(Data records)
****************************************
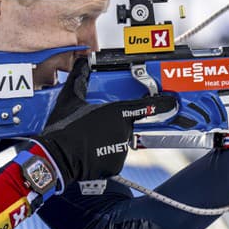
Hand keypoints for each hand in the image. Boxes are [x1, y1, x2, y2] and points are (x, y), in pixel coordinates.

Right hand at [34, 58, 175, 185]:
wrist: (56, 157)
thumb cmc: (63, 128)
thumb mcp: (69, 99)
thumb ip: (79, 79)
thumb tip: (81, 63)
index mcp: (115, 112)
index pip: (143, 107)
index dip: (161, 104)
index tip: (172, 102)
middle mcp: (123, 131)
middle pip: (125, 125)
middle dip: (112, 125)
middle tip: (92, 128)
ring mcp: (121, 149)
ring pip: (119, 142)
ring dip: (108, 141)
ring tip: (86, 141)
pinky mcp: (115, 165)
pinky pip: (113, 158)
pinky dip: (104, 156)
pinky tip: (88, 152)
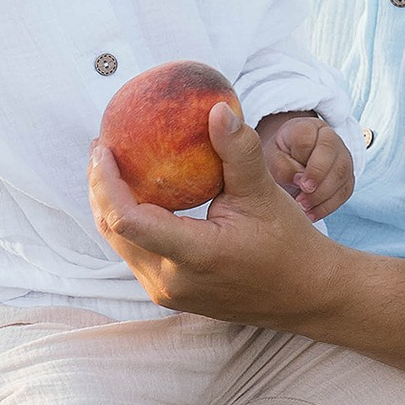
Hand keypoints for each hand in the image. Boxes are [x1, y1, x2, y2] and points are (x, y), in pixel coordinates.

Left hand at [88, 100, 342, 328]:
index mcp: (193, 256)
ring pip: (121, 245)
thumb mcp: (264, 192)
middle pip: (114, 232)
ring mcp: (168, 293)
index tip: (103, 146)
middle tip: (102, 147)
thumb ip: (238, 151)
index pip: (128, 221)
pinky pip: (136, 254)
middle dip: (100, 188)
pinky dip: (129, 223)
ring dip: (110, 205)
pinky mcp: (171, 295)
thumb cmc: (288, 242)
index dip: (106, 182)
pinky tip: (137, 194)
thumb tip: (218, 109)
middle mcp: (171, 281)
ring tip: (112, 166)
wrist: (304, 293)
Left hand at [258, 110, 352, 220]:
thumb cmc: (280, 156)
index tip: (297, 182)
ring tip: (303, 209)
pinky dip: (328, 206)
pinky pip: (344, 192)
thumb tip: (301, 182)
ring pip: (341, 175)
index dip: (303, 163)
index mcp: (307, 127)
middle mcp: (330, 137)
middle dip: (318, 181)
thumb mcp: (272, 157)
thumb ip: (282, 166)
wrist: (291, 158)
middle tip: (301, 201)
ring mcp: (343, 156)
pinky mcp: (347, 176)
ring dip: (322, 197)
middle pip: (332, 156)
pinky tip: (312, 214)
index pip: (309, 140)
****************************************
How to complete this task :: The output is the lines from the start of the data above through the line containing "pinky mcp: (171, 295)", unchanged, with any picture left out.

Response box ::
Hand keypoints for each hand in the image. Boxes are [x1, y1, x2, y2] and points are (x, y), in pixel coordinates.

Right hand at [34, 58, 175, 185]:
wrist: (56, 157)
thumb cmc: (63, 128)
thumb mcp: (69, 99)
thumb ip: (79, 79)
thumb tip: (81, 63)
index mcp: (115, 112)
index pip: (143, 107)
index dip: (161, 104)
index tip: (172, 102)
middle mcp: (123, 131)
middle pip: (125, 125)
middle dip: (112, 125)
middle tip: (92, 128)
ring mcp: (121, 149)
ring pip: (119, 142)
ring dip: (108, 141)
ring tip: (86, 141)
pinky mcp: (115, 165)
pinky pip: (113, 158)
pinky dip: (104, 156)
pinky tip: (88, 152)
Hand keypoints for each hand in the image. Boxes are [x1, y1, x2, y2] and points are (x, y), in pixel coordinates.

Left hand at [88, 100, 342, 328]:
index mcp: (193, 256)
ring pip: (121, 245)
thumb mcp: (264, 192)
middle pip: (114, 232)
ring mcp: (168, 293)
index tip: (103, 146)
middle tip: (102, 147)
thumb ip: (238, 151)
index pip: (128, 221)
pinky pip: (136, 254)
middle dip: (100, 188)
pinky dip: (129, 223)
ring dip: (110, 205)
pinky mcp: (171, 295)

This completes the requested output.